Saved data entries
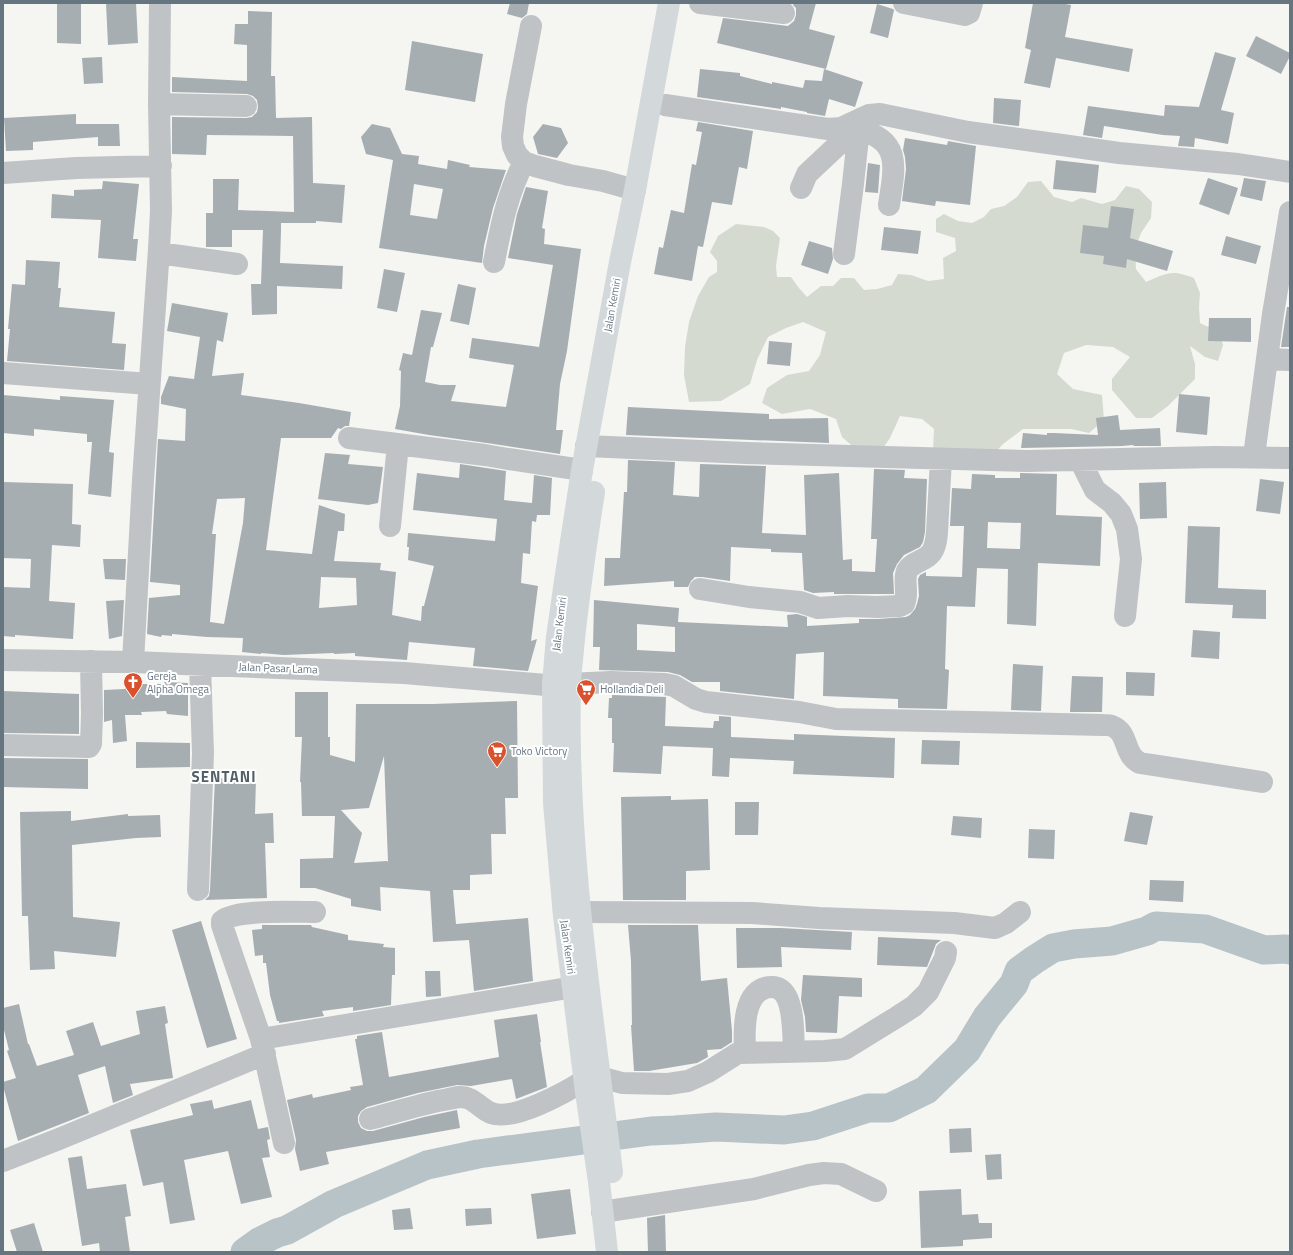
<svg xmlns="http://www.w3.org/2000/svg" width="1293" height="1255" font-family="'Titillium Web',sans-serif">
  <style>
    .green { fill: #d5dad1 }
    .lines { fill: none; stroke-linecap: round; stroke-linejoin: round }
    .river { stroke: #b7c3c7; stroke-width: 29 }
    .building { fill: #a6aeb2; fill-rule: evenodd }
    .minor { stroke: #bfc3c6; stroke-width: 22 }
    .highway { stroke: #d3d8db; stroke-width: 22 }
    .labels { text-anchor: middle; dominant-baseline: central; stroke-width: 4; stroke-linejoin: round; paint-order: stroke }
    .street-label { font-size: 11px; fill: #667681; stroke: #fff }
    .poi-label { font-size: 11px; fill: #667681; stroke: #fff; text-anchor: start }
    .district-label { font-size: 15px; font-weight: bold; letter-spacing: 1px; fill: #535f67; stroke: #fff }
  </style>
  <rect width="100%" height="100%" fill="#f5f5f2"/>
  <!-- green -->
  <path class="green" d="M1041,181L1054,197L1072,202L1081,198L1102,204L1115,200L1126,186L1139,189L1152,202L1151,218L1141,233L1135,249L1136,269L1146,282C1167,273 1171,269 1194,278L1200,293L1199,307L1200,323L1219,332L1223,345L1218,361L1205,357L1190,346L1195,364V379L1168,406L1152,418H1136L1112,390V379L1130,357L1113,347L1086,345L1064,353L1057,374L1073,389L1102,395L1104,420L1089,433L1071,429H1023L1003,444L992,456L933,450L934,429L922,419L900,416L890,438L881,451H858L842,437L836,419L810,409L782,414L762,403L767,388L787,375L809,371L820,355L826,332L803,322L786,328L768,337L757,360L750,384L721,401L689,402L684,375L685,347L689,322L698,296L709,277L717,272V261L710,252L718,236L736,224L764,227L773,231L780,238L776,266L777,277H791L799,288L807,297L821,286H833L841,278H854L864,290L877,289L892,285L898,274L911,275L928,281L944,279L943,258L956,251L955,238L936,232V219L944,214L958,221L972,223L984,217L991,209L1004,206L1017,197L1028,182Z"/>
  <g class="lines">
    <!-- river -->
    <path class="river" d="M245,1252L259,1242L277,1233L287,1230L334,1204L427,1165L478,1154L651,1131L675,1130L716,1127L784,1130L813,1126L868,1108H889L926,1090L967,1050L987,1017L1014,984L1019,971L1034,960L1053,948L1074,944L1112,941L1147,931L1156,926L1205,929L1264,950L1285,949L1290,950"/>
  </g>
  <!-- building -->
  <path class="building" d="M57,3H81V44L57,43Z
    M106,3H136L138,43L108,45Z
    M510,3H529L527,14L522,18L507,14Z
    M794,3H816L809,29L835,36L826,69L717,43L723,18L788,26L794,21L796,15V8L793,5Z
    M1033,3H1060L1071,5L1065,37L1133,49L1129,72L1056,58L1050,88L1024,83L1031,50L1025,48Z
    M877,4L893,9L894,10L888,38L870,33Z
    M248,11L272,12L271,76H275L276,118L312,117L313,183L345,185L342,223L316,221V223H281V230L280,263L343,266L342,289L277,286V314L252,315L251,284H261L263,230H232V247H206V213H213V179H239L238,210L294,212L293,136L207,135L206,155L172,154V117L246,118L252,117L257,112L258,107L257,100L253,96L247,94L172,92V77L247,81V45L234,44L235,24H248Z
    M1256,36L1290,53V56L1281,74L1246,56Z
    M412,41L483,54L475,102L405,90Z
    M1215,52L1236,58L1221,110L1234,113L1228,144L1195,138L1194,147L1178,146L1180,136L1163,135L1104,126L1102,138L1083,135L1088,106L1164,116L1165,105L1199,107Z
    M102,57L103,83L84,84L82,58Z
    M700,69L740,73V76L772,84V82L803,88L805,80L822,81L824,69L863,82L855,107L829,99L825,116L807,113V112L781,107V109L697,97Z
    M994,98L1021,100L1019,126L993,123Z
    M76,114V124H119L120,146H98V137L33,142V150L6,151L4,118Z
    M698,122L753,131L747,169L739,167L732,205L712,202L703,247L698,246L692,281L654,274L659,247L663,248L671,210L684,213L692,164L696,165L702,132L696,131Z
    M372,124L390,128L402,154L419,156L418,164L447,169L448,160L470,165L469,167L506,170L493,208L484,246L482,263L379,248L393,160L366,154L361,137ZM414,184L443,189L437,219L410,215Z
    M543,124L561,128L568,143L557,158L538,154L533,137Z
    M905,138L947,145L948,141L976,146L970,205L936,201L935,206L902,201L906,169L905,157L903,150Z
    M1056,160L1099,165L1096,193L1053,189Z
    M868,163L880,165L878,193L865,192Z
    M1208,178L1238,188L1229,215L1199,204Z
    M1244,178L1266,181L1262,201L1240,196Z
    M103,181L139,184L133,239H138L136,261L98,258L101,220L51,218L52,194L74,196V190L102,189Z
    M526,187L548,191L542,228L545,229L544,244L581,249L567,351L560,384L556,430H563L560,454L487,443L429,435L395,429L400,406L401,371L399,370L403,353L412,355L421,310L442,313L433,347H431L425,382L440,385H456L451,401L506,407L514,365L469,358L472,338L539,347L553,265L508,258L517,214Z
    M1111,206L1134,209L1130,238L1173,251L1167,271L1127,259L1126,268L1103,264L1104,256L1080,253L1083,225L1108,228Z
    M884,227L921,231L918,254L881,250Z
    M1226,236L1261,246L1256,264L1221,255Z
    M809,241L832,248L833,259L828,274L801,265Z
    M26,260L60,262L58,288H61L59,307L115,312L112,343L126,344L124,370L7,361L10,329H8L12,284L25,285Z
    M384,269L405,273L397,312L377,308Z
    M458,284L476,288L469,325L450,321Z
    M172,303L228,313L223,342L217,340L212,376L244,373L241,395L299,403L351,412L349,426H345L341,429L338,428L331,438H281L266,550L312,554L319,505L345,514L344,531H338L334,561L381,563L380,570L396,572L392,615L421,621L422,606H424L434,566L408,560L409,547H407L408,533L495,541L497,519L413,510L417,473L459,478L460,464L506,471L504,500L532,503L534,475L552,478L550,515H537L536,522L532,521L530,554L523,553L521,583L538,586L531,641L537,639L528,671L473,666L475,648L409,642L407,660L355,656V653L334,654V653L284,655L261,653V654L242,652L243,638L207,637L172,634V636L162,635L161,637L147,634L149,598L180,595V585L150,582L158,439L185,441L186,409L161,404V397L169,376L194,379L200,337L167,331ZM245,498L243,523L224,624L210,622L216,534H212L217,499ZM321,577L356,578L357,605L319,608Z
    M1287,307H1290V347H1281Z
    M1209,318H1251V342L1208,341Z
    M769,341L792,343L790,366L767,364Z
    M1179,394L1210,397L1207,435L1176,432Z
    M3,395L60,400V396L114,400L109,452L114,453L111,497L88,494L92,442H87V434L34,429V436L3,433Z
    M628,407L769,414V419L828,418L829,443L626,435Z
    M1118,415L1120,430L1160,428L1161,446H1134L1133,445L1122,446L1021,448L1023,433L1047,435V433H1054L1098,435L1096,418Z
    M325,453L350,455L348,464L383,467L378,503L368,505L318,499Z
    M628,460L675,462L673,495L699,497L700,464L766,466L762,533L806,535L804,475L839,473L843,560L852,559V571L875,572L877,539H871L874,469L905,470L904,478L927,479L925,532L923,542L920,547L904,555L897,564L893,573L894,594H834V592L813,593L804,590L802,553L771,552V549L731,547L730,581L702,577H695L691,581L688,587H674V581L604,586L605,558H620L624,492H627Z
    M1020,473L1057,474L1056,515L1102,517L1100,566L1038,563L1036,626L1007,624L1008,569L977,568L975,607L947,606L945,669L949,670L947,709L898,708V699L823,696L824,652L796,654L794,699L720,691V682H692L680,675L668,672L599,670L600,647H593L594,600L679,608L678,622L788,627L787,615L797,614L807,617V626L859,623V619H878L906,617L910,615L915,609L917,604L919,596L918,579L920,575L926,572V576L962,577L964,526H950L952,488L971,489L972,474L995,475V478H1020ZM988,522L1021,523L1020,549L987,548ZM637,624L675,627V652L637,650Z
    M1260,479L1284,482L1280,514L1256,511Z
    M3,482L73,484L72,524L81,525L80,547L52,545L49,601L75,603L73,639L15,635V637L3,636V587L30,588L31,559L3,558Z
    M1166,482L1167,518L1140,519L1139,483Z
    M1188,526L1220,527L1218,588L1266,590V619L1232,618L1233,605L1185,603Z
    M103,559H126L125,580L105,579Z
    M124,600L122,636L109,639L106,601Z
    M1193,630L1220,632L1219,659L1191,657Z
    M1013,664L1043,666L1041,711L1011,710Z
    M1126,672L1155,673L1154,696L1126,695Z
    M1072,676L1103,677L1102,712H1070Z
    M164,682L188,683V716L167,714L166,711L141,712L142,715H125L127,741L113,743L112,720L104,722V690L125,689V684H165Z
    M3,691L79,694V734L3,733Z
    M295,692H328V737H330V755L355,762L356,704H433L517,701L518,798H505L506,834H491L492,874L470,875V890H453L456,924L528,918L533,981L474,991L469,940L433,942L430,891L380,887L381,911L351,906V899L315,888H300V859L333,858L335,816H302L301,782H300L302,737H295ZM384,756L388,862L387,861L354,863L362,833L341,810L369,808Z
    M612,695L666,697L665,726L713,728L714,721H719V716L731,717V737L794,740V734L895,738L894,778L793,774L794,761L730,758L729,777L712,776L713,748L663,746L661,774L613,772L614,743H612V718H608L609,698H612Z
    M922,740L960,741L959,765L921,764Z
    M136,742L190,743V767L136,768Z
    M3,758L88,759V789L3,787Z
    M215,778L256,779L255,814L273,813L274,843H265L267,898L205,900L209,896L210,890Z
    M671,796V800L708,799L710,870L686,871V900H623L621,797Z
    M735,802H759L758,835H735Z
    M71,811V821L128,814V816L160,815L161,837L136,838L72,845L73,917L120,922L116,957L54,951L55,969L30,970L28,916H22L20,812Z
    M1130,812L1153,816L1147,845L1124,841Z
    M953,816L982,818L981,838L951,835Z
    M1029,829L1055,830L1054,859L1028,858Z
    M1150,880L1184,881L1183,902L1149,900Z
    M201,921L237,1039L207,1048L172,930Z
    M262,925H311L312,927L348,935V940L384,944L383,947L395,948V975H392L391,1005L353,1011V1007L322,1011L324,1016L279,1023V1021H277L270,995L266,963H263V955L255,956L252,930L262,929Z
    M628,925H698L701,981L727,978L732,1031V1042L721,1049L707,1050L708,1057L697,1063L649,1071H634L631,1025H632L631,961Z
    M736,928H781L852,932L851,950L781,947L782,967L737,968Z
    M878,937L941,940L936,944L927,967L877,965Z
    M425,971H440L441,996L426,997Z
    M803,975L862,978V997L839,996L837,1033L806,1032L805,1017L801,1000Z
    M19,1004L28,1044H29L37,1066L74,1055L66,1031L93,1022L101,1046L140,1034L136,1011L165,1006L168,1023L165,1024L173,1078L130,1084L133,1095L113,1103L105,1066L78,1075L89,1113L18,1141L3,1086V1082L16,1078L7,1051L9,1050L3,1026V1008Z
    M537,1014L541,1042H540L547,1087L516,1099L512,1079L471,1086L457,1085L418,1093L367,1107L361,1111L358,1116V1122L361,1128L367,1131H373L424,1117L457,1110L460,1128L326,1152L329,1164L300,1171L295,1149L296,1140L287,1100L312,1094L313,1098L351,1090L350,1087L363,1085L355,1039H357V1036L382,1032L389,1077L499,1057L494,1020Z
    M212,1100L214,1109L251,1100L258,1129L268,1127L270,1139L267,1140L270,1157L262,1158L272,1197L241,1204L228,1151L184,1160L195,1220L170,1224L163,1182L143,1186L130,1130L193,1115L190,1104Z
    M971,1128L972,1152L950,1153L949,1129Z
    M1001,1154L1002,1179L987,1180L985,1155Z
    M82,1156L87,1189L126,1184L131,1216L125,1217L130,1252H100L99,1243L82,1246L68,1158Z
    M570,1189L576,1234L537,1239L531,1194Z
    M961,1189L962,1215L978,1214L979,1223H992V1238L963,1240V1246L921,1248L919,1191Z
    M410,1208L413,1229L394,1230L392,1210Z
    M491,1208L492,1224L466,1226L465,1209Z
    M665,1215L666,1252H648L647,1218Z
    M34,1223L43,1252H17L10,1230Z"/>
  <g class="lines">
    <!-- minor -->
    <path class="minor" d="M700,3L784,13
      M904,3L965,15L969,13L972,3
      M531,26L516,104L512,137L513,146L517,155L524,162L535,166L569,175L603,181L635,190
      M159,104L246,106
      M665,105L828,129L841,128L869,115L880,114L968,132L1062,145L1119,153L1238,164L1290,172
      M859,130C903,140 894,170 889,205
      M3,173L76,168L161,166
      M801,188L807,174L840,143L843,138L844,127
      M159,253L237,264
      M844,254L853,184L860,119
      M494,262C501,226 507,195 524,162
      M1267,359L1290,360
      M3,373L149,384
      M349,438L485,455L508,459L582,470
      M586,446L746,453L1027,461L1215,457L1290,458
      M1254,456L1273,314L1290,212
      M1080,460L1095,490L1112,503L1121,514L1127,529L1131,559L1125,616
      M390,526L398,444
      M700,589L749,597L800,602L818,608L848,606L877,607L900,606L904,604C909,594 903,580 907,571C912,561 928,561 933,550C938,540 937,526 938,514C939,496 940,477 941,459
      M3,660L133,662L404,673L546,685L611,682L665,684L674,686L696,699L706,702L799,712L836,719L1103,725C1106,725 1110,725 1112,726C1129,732 1123,755 1140,763L1262,782
      M133,662L143,480L159,249L161,211L159,104L160,3
      M3,745L89,747L91,744L92,714L91,661
      M198,890L203,753L200,665
      M580,912L752,913L819,918L954,923L995,928L1006,923L1020,912
      M261,1039L574,987
      M745,1053C744,1032 742,987 772,987C780,987 785,993 788,1000C794,1016 793,1034 794,1051
      M600,1077L622,1083L668,1084L688,1081L708,1072L738,1053L825,1051L845,1049L897,1017L914,1006L928,992L945,958L946,952
      M370,1119C392,1113 415,1106 438,1101C445,1100 452,1098 459,1097C473,1096 479,1108 491,1113C513,1122 566,1092 585,1080
      M284,1143L261,1039L226,937L222,925V921C236,909 296,912 315,912
      M3,1161L59,1139L265,1054
      M602,1212L754,1189L809,1175L824,1173L841,1174L876,1191"/>
    <!-- highway -->
    <path class="highway" d="M594,492C586,544 578,596 573,649C572,661 570,674 570,686C566,849 592,1010 612,1172
      M607,1252L599,1182L586,1092L564,916L554,803L553,684L557,637L565,581L582,470L620,262L635,190L669,3"/>
  </g>
  <!-- icons -->
  <defs>
    <g id="church-pin" transform="scale(1)"><path d="M0 17L-7.5 6A9.5 9.5 0 1 1 7.5 6Z" fill="#da512d" stroke="#fff"/><path d="M-1.2-6h2.4v3.5h3.3v2.4h-3.3V6h-2.4V-.1h-3.3v-2.4h3.3Z" fill="#fff"/></g>
    <g id="supermarket-pin" transform="scale(1)"><path d="M0 17L-7.5 6A9.5 9.5 0 1 1 7.5 6Z" fill="#da512d" stroke="#fff"/><path d="M-6-5.5h2.5l.6 2H6L4.5 2H-2.5L-4.4-4H-6ZM-1.5 3.2a1.3 1.3 0 1 0 .1 0ZM3 3.2a1.3 1.3 0 1 0 .1 0Z" fill="#fff"/></g>
  </defs>
  <g fill-rule="evenodd">
    <use href="#church-pin" x="133" y="682"/>
    <use href="#supermarket-pin" x="586" y="689"/>
    <use href="#supermarket-pin" x="497" y="751"/>
  </g>
  <g class="labels">
    <!-- street labels -->
    <g class="street-label">
      <text transform="translate(612 305) rotate(-80)">Jalan Kemiri</text>
      <text transform="translate(559 624) rotate(-83)">Jalan Kemiri</text>
      <text transform="translate(278 668) rotate(2)">Jalan Pasar Lama</text>
      <text transform="translate(568 947) rotate(82)">Jalan Kemiri</text>
    </g>
    <!-- poi labels -->
    <g class="poi-label">
      <text x="147" y="676">Gereja<tspan x="147" dy="13">Alpha Omega</tspan></text>
      <text x="600" y="689">Hollandia Deli</text>
      <text x="511" y="751">Toko Victory</text>
    </g>
    <!-- district labels -->
    <g class="district-label">
      <text x="224" y="776">SENTANI</text>
    </g>
  </g>
  <!-- border -->
  <rect width="1293" height="1255" fill="none" stroke="#667681" stroke-width="8"/>
</svg>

- **To do**
Write out, from the lines above, only those from the line with "<!-- river -->" to the line with "M877,4L893,9L894,10L888,38L870,33Z", exactly as given, including the first and the last.

- **Result of the task**
    <!-- river -->
    <path class="river" d="M245,1252L259,1242L277,1233L287,1230L334,1204L427,1165L478,1154L651,1131L675,1130L716,1127L784,1130L813,1126L868,1108H889L926,1090L967,1050L987,1017L1014,984L1019,971L1034,960L1053,948L1074,944L1112,941L1147,931L1156,926L1205,929L1264,950L1285,949L1290,950"/>
  </g>
  <!-- building -->
  <path class="building" d="M57,3H81V44L57,43Z
    M106,3H136L138,43L108,45Z
    M510,3H529L527,14L522,18L507,14Z
    M794,3H816L809,29L835,36L826,69L717,43L723,18L788,26L794,21L796,15V8L793,5Z
    M1033,3H1060L1071,5L1065,37L1133,49L1129,72L1056,58L1050,88L1024,83L1031,50L1025,48Z
    M877,4L893,9L894,10L888,38L870,33Z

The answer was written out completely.